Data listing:
— start —
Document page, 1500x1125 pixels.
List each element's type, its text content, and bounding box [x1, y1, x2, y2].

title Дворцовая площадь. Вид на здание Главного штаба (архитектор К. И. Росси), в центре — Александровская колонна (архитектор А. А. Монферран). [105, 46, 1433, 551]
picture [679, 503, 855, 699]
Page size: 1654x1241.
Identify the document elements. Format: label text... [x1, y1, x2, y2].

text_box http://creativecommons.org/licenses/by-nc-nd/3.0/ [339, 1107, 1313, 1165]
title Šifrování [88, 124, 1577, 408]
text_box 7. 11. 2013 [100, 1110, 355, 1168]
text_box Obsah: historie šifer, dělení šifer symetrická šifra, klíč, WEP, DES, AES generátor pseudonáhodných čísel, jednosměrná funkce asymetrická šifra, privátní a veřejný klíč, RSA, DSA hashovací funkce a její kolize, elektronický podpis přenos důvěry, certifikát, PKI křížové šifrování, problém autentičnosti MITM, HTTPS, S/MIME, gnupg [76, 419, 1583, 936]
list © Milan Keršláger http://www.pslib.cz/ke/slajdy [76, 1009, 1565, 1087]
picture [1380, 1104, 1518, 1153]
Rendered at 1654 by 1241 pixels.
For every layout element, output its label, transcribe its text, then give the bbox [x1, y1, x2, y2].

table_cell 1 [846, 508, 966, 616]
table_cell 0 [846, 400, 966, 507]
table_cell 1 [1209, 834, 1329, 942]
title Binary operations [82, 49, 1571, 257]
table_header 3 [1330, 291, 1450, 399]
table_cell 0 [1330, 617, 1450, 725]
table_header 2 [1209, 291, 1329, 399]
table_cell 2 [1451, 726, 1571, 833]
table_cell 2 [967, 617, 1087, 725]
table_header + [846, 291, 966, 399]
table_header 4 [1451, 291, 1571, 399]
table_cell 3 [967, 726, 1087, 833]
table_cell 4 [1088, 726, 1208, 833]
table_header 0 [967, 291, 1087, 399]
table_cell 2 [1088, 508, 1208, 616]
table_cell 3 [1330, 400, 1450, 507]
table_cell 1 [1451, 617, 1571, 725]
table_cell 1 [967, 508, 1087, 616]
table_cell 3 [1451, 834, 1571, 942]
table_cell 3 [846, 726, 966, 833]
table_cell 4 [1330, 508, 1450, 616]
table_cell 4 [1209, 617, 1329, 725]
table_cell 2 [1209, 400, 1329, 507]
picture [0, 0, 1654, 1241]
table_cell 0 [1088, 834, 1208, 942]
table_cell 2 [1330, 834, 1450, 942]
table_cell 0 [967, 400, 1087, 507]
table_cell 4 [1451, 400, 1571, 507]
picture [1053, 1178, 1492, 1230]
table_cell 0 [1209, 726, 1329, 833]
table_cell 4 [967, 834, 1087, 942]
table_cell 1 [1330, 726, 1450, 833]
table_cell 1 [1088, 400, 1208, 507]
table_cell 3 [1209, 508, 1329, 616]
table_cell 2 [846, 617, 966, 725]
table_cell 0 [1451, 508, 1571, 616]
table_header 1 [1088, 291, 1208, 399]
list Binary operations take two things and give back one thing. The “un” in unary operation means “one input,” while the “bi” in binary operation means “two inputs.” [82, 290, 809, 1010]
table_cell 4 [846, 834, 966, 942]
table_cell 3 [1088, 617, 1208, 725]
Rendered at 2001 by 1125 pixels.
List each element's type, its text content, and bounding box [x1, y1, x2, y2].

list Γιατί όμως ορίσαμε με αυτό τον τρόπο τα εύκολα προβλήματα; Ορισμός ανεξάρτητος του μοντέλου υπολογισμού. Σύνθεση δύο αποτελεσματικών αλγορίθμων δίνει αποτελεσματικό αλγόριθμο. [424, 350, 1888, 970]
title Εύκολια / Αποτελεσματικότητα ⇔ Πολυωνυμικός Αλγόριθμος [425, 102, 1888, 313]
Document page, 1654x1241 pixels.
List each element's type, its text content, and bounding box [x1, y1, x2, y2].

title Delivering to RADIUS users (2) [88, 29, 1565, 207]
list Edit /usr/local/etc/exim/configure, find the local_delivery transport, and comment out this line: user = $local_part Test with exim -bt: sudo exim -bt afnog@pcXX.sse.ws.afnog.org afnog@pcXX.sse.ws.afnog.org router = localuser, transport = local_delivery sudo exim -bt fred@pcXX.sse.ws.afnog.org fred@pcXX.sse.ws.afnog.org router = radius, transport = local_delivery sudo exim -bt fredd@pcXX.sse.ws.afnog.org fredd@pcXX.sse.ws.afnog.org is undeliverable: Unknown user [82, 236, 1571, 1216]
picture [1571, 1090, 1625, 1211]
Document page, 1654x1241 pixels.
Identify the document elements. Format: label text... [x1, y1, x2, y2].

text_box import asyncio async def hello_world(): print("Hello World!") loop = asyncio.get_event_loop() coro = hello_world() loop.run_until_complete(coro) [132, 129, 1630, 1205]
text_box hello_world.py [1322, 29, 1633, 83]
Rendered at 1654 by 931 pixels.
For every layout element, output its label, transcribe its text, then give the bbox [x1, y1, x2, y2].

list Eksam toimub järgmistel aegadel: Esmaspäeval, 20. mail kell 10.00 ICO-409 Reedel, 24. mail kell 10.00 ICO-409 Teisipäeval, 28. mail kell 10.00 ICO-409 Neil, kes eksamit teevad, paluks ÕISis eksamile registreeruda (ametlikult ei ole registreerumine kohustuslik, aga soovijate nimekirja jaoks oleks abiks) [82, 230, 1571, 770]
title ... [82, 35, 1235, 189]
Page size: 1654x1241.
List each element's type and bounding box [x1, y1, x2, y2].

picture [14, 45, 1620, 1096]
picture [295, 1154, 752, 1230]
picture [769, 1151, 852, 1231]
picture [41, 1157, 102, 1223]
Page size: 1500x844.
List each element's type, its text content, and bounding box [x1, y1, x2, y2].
— end —
### Stated task:
Render the lines from the start of the rows through the line containing "picture [679, 503, 855, 699]" as a Markdown table with columns n and Line, skipping blank lines.

### The completed task:
| n | Line |
|---|---|
| 1 | Document page, 1500x1125 pixels. |
| 2 | List each element's type, its text content, and bounding box [x1, y1, x2, y2]. |
| 3 | title Дворцовая площадь. Вид на здание Главного штаба (архитектор К. И. Росси), в центре — Александровская колонна (архитектор А. А. Монферран). [105, 46, 1433, 551] |
| 4 | picture [679, 503, 855, 699] |